All of the pictures in this book extend from edge to edge across both pages using the same radiant color palette as seen on the cover.  Butterflies are featured on every visual (as are many other creatures) including the final evening spread.  Given the symbolism attached to them, this is particularly pleasing.  

One of my favorite illustrations is wordless.  Luis is seated on a rock reading to a group of children wearing pig masks.  The burros are watching as vivid orange butterflies land and fly about the people.  In small light turquoise ovals like speech bubbles we see the pictures from the story Luis is reading.  

Biblioburro:  A True Story From Colombia written and illustrated by Jeanette Winter is one of those very special books illuminating the life of single individual who choose to share his passion with others.  Who knows how the lives of those children he brings books to will be changed?  Jeanette Winter provides more information on a single page author's note at the book's end.  Here is a link to the publisher's website offering viewers a glimpse of more pages from the book as well as a video.

Another wonderful book which recounts the travels of Luis Soriano Bohorquez is Waiting for the Biblioburro (Tricycle Press, an imprint Random House Children's Book, 2011) by Monica Brown with illustrations by John Parra.  In this fictional story of a little girl named Anna, we learn her teacher has left their village.  No one is there to teach the children any longer, to give them new reading materials.  Ana makes up stories to fill her longing for books, entertaining her younger brother.  

One day, she hears the sound of burros clip-clopping into her village.  It's a man carrying a sign reading Biblioburro.  He explains his moving library, reads stories to the children and lets them choose books to borrow.  

At the suggestion of Luis, while waiting for his return and wondering when it will be, Ana writes a book about the two burros.  Guess what is placed in the book carriers when the Biblioburro leaves after his next visit?  A reader.  A writer.  Children are being changed.

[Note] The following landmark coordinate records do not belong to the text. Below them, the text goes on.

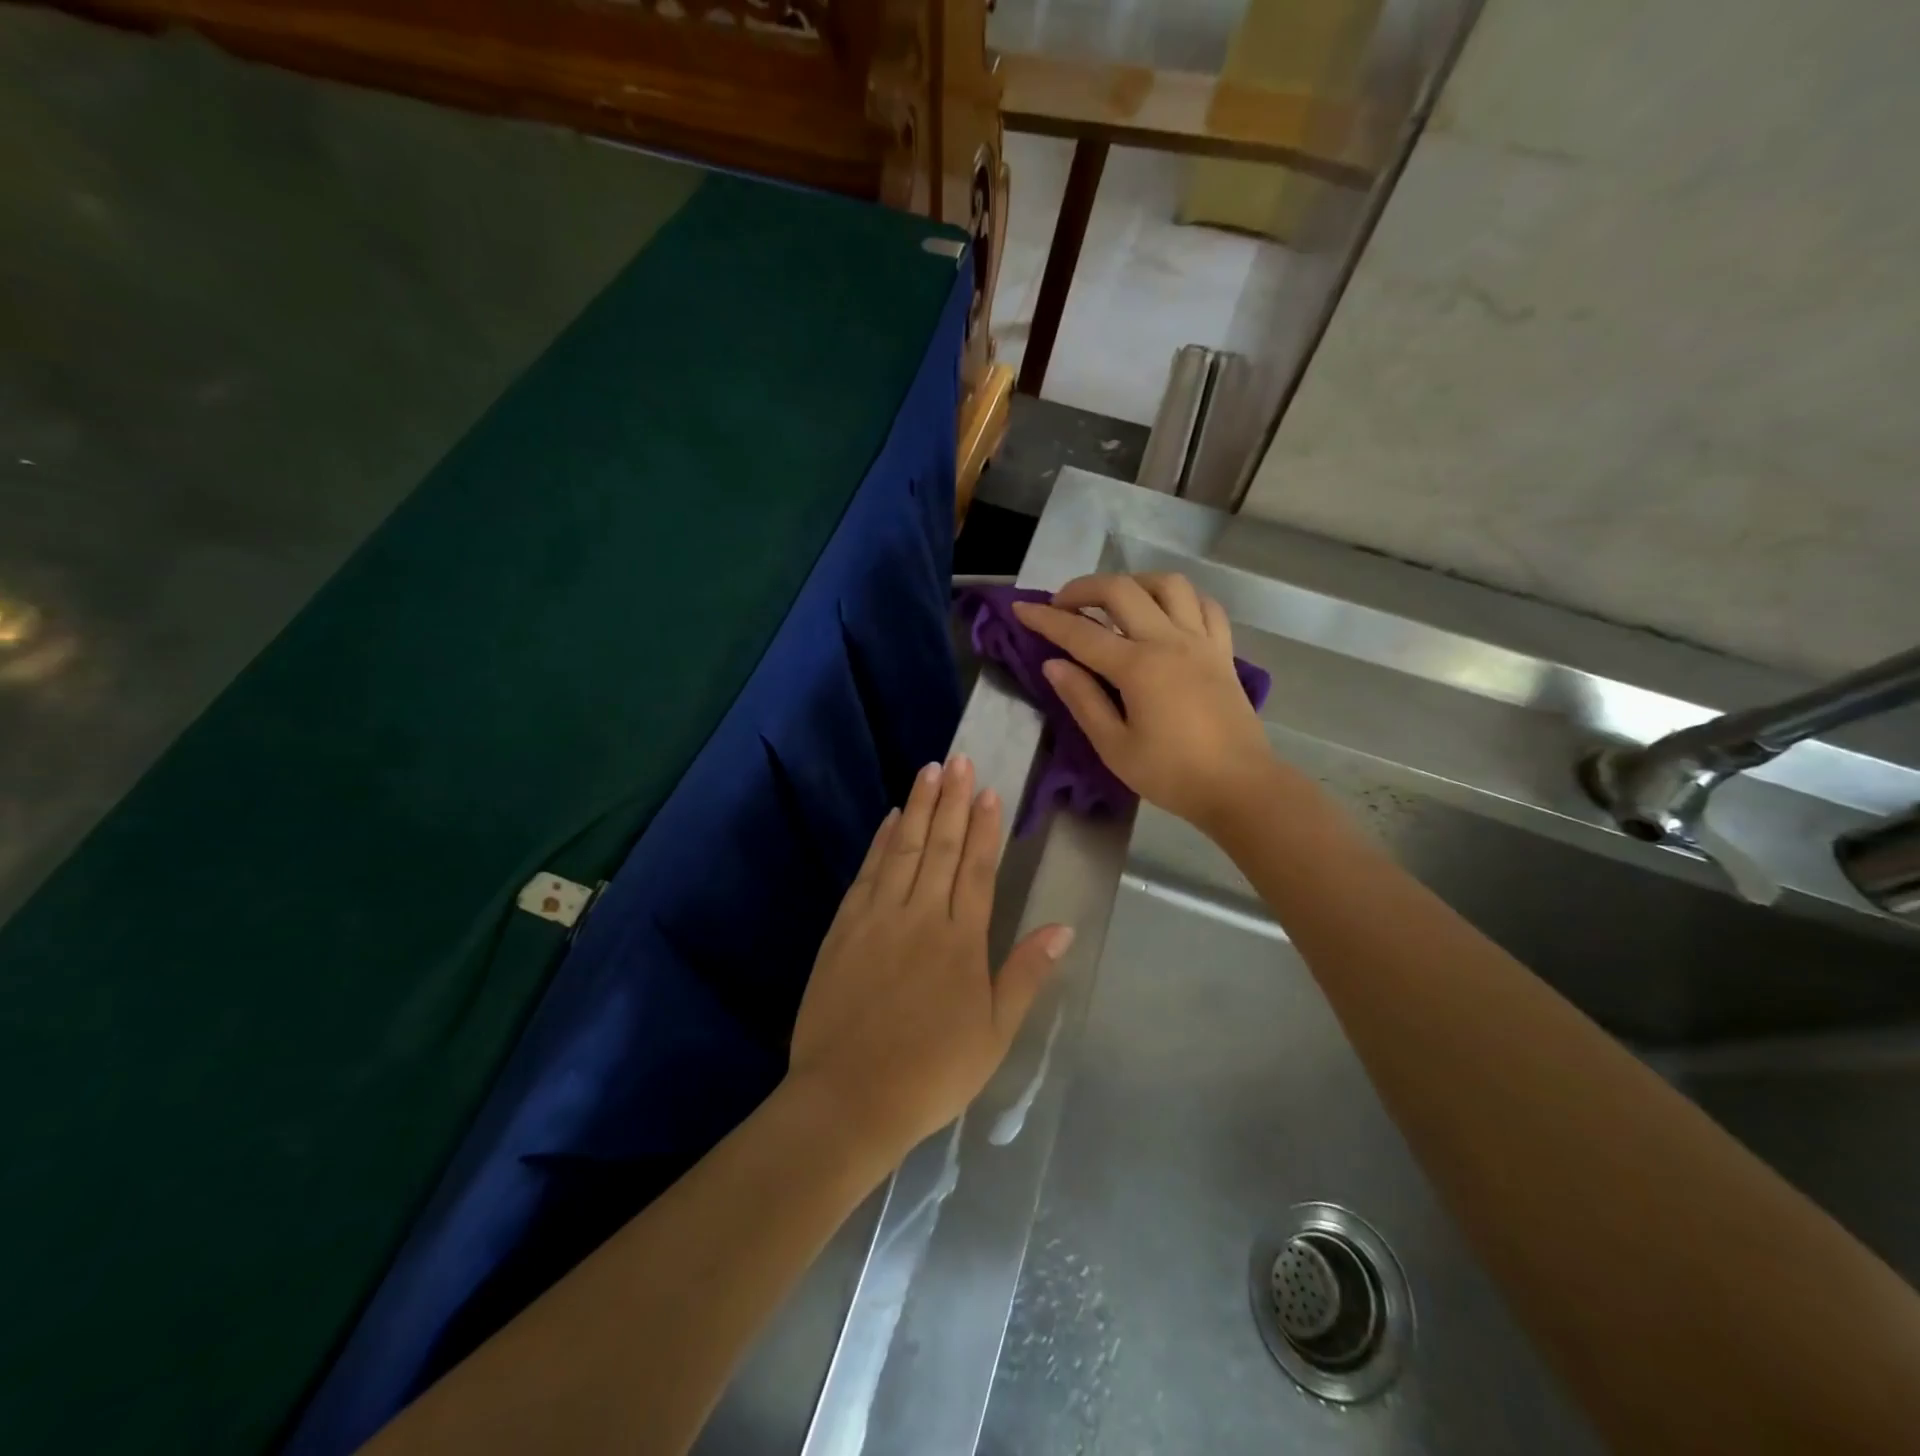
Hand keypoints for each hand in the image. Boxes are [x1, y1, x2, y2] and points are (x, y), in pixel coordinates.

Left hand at [787, 755, 1074, 1163]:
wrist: (849, 1097)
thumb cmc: (932, 1071)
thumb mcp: (995, 1033)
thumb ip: (1025, 974)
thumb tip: (1062, 927)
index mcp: (961, 941)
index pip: (976, 869)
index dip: (983, 828)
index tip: (988, 790)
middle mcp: (920, 917)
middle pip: (939, 847)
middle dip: (951, 801)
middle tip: (958, 760)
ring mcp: (877, 919)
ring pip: (902, 850)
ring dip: (917, 808)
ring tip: (929, 771)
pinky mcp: (843, 929)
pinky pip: (867, 873)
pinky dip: (880, 842)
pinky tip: (888, 820)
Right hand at [1013, 573, 1278, 832]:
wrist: (1239, 787)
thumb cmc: (1171, 774)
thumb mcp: (1114, 747)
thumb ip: (1082, 700)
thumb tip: (1054, 665)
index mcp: (1138, 667)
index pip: (1080, 632)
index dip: (1045, 619)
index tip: (1020, 609)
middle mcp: (1169, 641)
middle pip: (1122, 590)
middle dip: (1084, 588)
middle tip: (1062, 604)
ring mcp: (1201, 641)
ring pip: (1168, 584)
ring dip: (1134, 582)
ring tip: (1114, 601)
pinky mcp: (1223, 652)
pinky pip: (1204, 606)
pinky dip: (1180, 599)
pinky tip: (1165, 613)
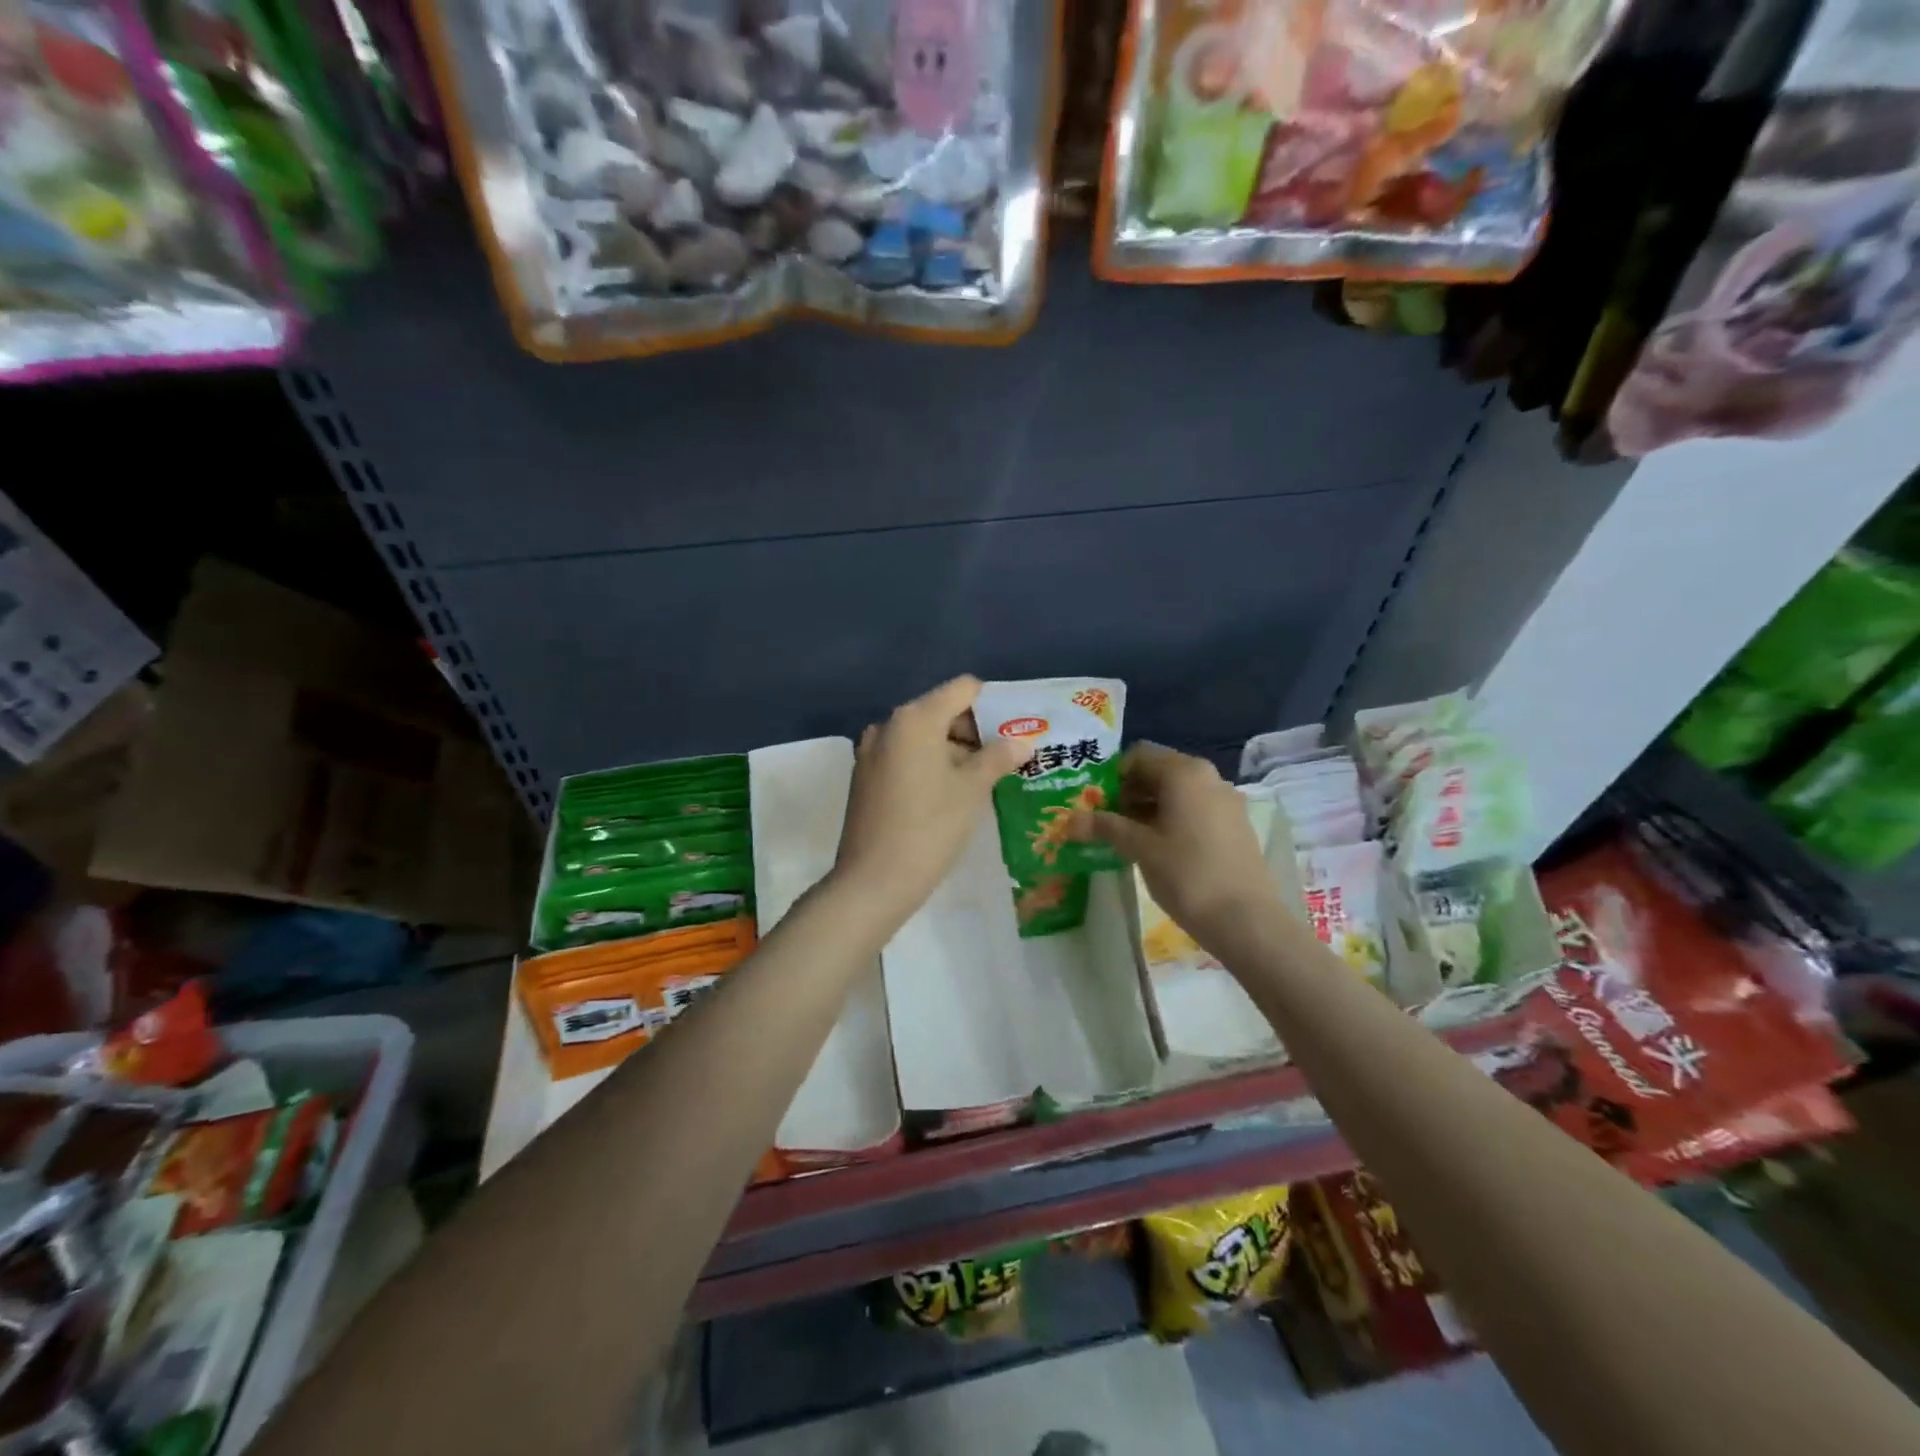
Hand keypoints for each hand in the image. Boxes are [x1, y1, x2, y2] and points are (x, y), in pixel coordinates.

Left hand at [832, 676, 1027, 924]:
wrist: (872, 882)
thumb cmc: (930, 829)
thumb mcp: (972, 791)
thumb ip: (998, 758)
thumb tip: (1021, 742)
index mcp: (915, 719)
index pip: (963, 689)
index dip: (993, 705)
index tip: (1013, 733)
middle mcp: (888, 725)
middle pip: (941, 711)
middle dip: (974, 731)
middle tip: (1004, 760)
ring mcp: (871, 751)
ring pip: (923, 737)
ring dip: (953, 751)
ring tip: (982, 781)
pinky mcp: (864, 777)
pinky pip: (905, 757)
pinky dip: (929, 765)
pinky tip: (948, 795)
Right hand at [1070, 742, 1283, 958]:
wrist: (1247, 921)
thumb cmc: (1188, 874)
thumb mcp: (1140, 848)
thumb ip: (1106, 827)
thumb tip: (1070, 820)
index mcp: (1184, 772)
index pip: (1138, 755)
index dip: (1111, 775)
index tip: (1094, 802)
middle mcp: (1208, 777)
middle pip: (1158, 771)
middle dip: (1128, 792)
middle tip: (1104, 821)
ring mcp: (1226, 801)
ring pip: (1177, 793)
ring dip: (1148, 808)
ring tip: (1126, 838)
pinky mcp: (1235, 825)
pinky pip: (1195, 809)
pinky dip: (1171, 820)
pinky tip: (1158, 849)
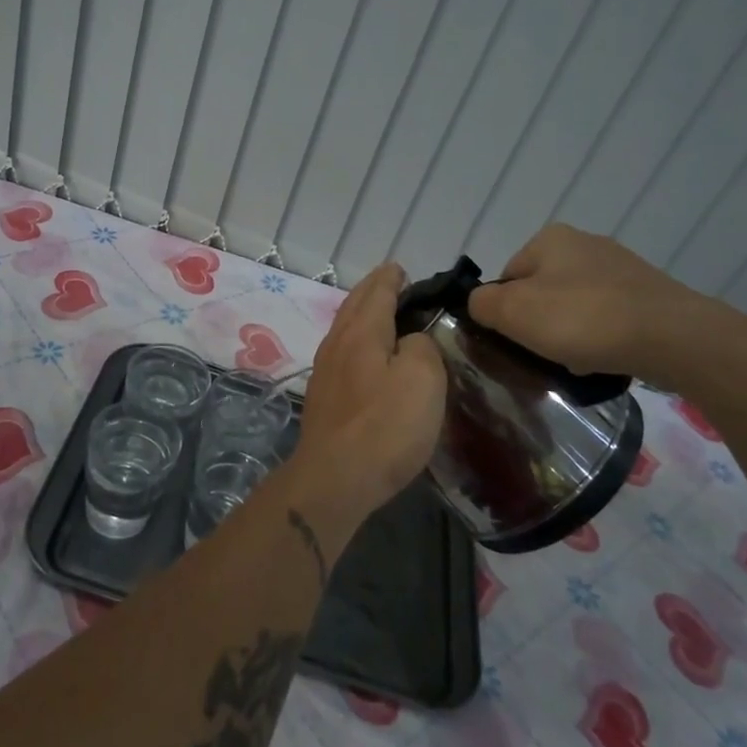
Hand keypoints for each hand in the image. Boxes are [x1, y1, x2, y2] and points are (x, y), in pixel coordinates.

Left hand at [293, 263, 445, 520]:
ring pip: (345, 327)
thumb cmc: (385, 426)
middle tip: (390, 281)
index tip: (401, 269)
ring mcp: (325, 370)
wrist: (336, 478)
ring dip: (362, 313)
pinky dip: (356, 339)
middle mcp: (337, 343)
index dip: (391, 278)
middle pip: (355, 305)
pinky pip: (342, 351)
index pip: (377, 292)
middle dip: (373, 290)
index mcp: (362, 332)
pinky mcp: (323, 396)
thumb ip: (422, 347)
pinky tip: (364, 353)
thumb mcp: (423, 379)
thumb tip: (410, 340)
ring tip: (379, 312)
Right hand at [467, 225, 716, 386]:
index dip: (504, 312)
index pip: (506, 278)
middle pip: (541, 292)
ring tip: (577, 362)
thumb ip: (480, 304)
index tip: (515, 341)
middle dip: (539, 324)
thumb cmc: (582, 318)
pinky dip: (601, 338)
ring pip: (575, 307)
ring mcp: (622, 268)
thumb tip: (480, 305)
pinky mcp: (649, 295)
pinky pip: (608, 318)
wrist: (674, 337)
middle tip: (543, 355)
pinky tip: (606, 359)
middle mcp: (585, 244)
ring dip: (570, 334)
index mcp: (549, 239)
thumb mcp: (512, 312)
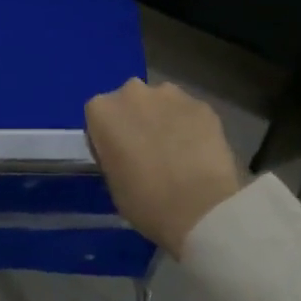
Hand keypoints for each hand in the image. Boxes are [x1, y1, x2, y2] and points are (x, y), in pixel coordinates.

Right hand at [85, 79, 243, 255]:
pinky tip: (198, 152)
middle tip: (149, 151)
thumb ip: (113, 154)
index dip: (110, 136)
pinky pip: (189, 112)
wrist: (199, 207)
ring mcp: (171, 95)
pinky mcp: (202, 104)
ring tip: (177, 151)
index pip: (99, 116)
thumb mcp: (112, 182)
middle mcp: (133, 93)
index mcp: (102, 111)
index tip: (120, 156)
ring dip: (165, 119)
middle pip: (131, 101)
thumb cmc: (145, 201)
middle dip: (137, 119)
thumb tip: (125, 153)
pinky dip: (191, 126)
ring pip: (162, 102)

In her author's note Monica Brown reveals how she came to write this book after getting to know Luis Soriano Bohorquez.  Beneath her author's note is a glossary of the Spanish words she wove into her narrative adding an authenticity to the telling.  The way she has written this book is to show the beautiful circle made by Luis's generosity.  One reader is reaching out to many; they in turn are reaching others.

There is a folk art quality to the illustrations created with acrylics on board by John Parra.  Pictures vary, extending edge to edge, across one or two pages.  His colors are more centered in earth tones.  His images of how reading fuels the imagination are simply beautiful.  I am especially fond of the two pages showing the days of the week in Spanish, time swirling about, as Ana waits for the return of the Biblioburro.  The inclusion of her parents, flora, fauna and elements from her daily life is excellently designed.

Please follow the links embedded in the author and illustrator names above to their websites.  There is much more about their work there.  

For further reading and information about Luis Soriano Bohorquez please visit this link to Teaching kids to read from the back of a burro at CNN and this link to a PBS documentary point of view page, Luis Soriano:  News Updates from the Back of a Burro.  Random House has many pages devoted to this book at their website linked here.  Included are a teacher's guide, an excerpt, a look inside and related links.  

I thank Alyson Beecher for hosting this challenge each week at Kid Lit Frenzy.  My reading of nonfiction picture books is increasing by leaps and bounds.


  1. Margie - I love how you tied in your nonfiction choices with WRAD. Hope you had a great day reading aloud. Thanks for linking up.

    1. Thank you, Alyson. I kept changing my mind about what to post today but I like these two books so much I knew they were the best choice. I am really enjoying this challenge. Linking to your site each week is a pleasure.

    2. Margie - I am so glad you are participating. It is fun for me to see what you are sharing.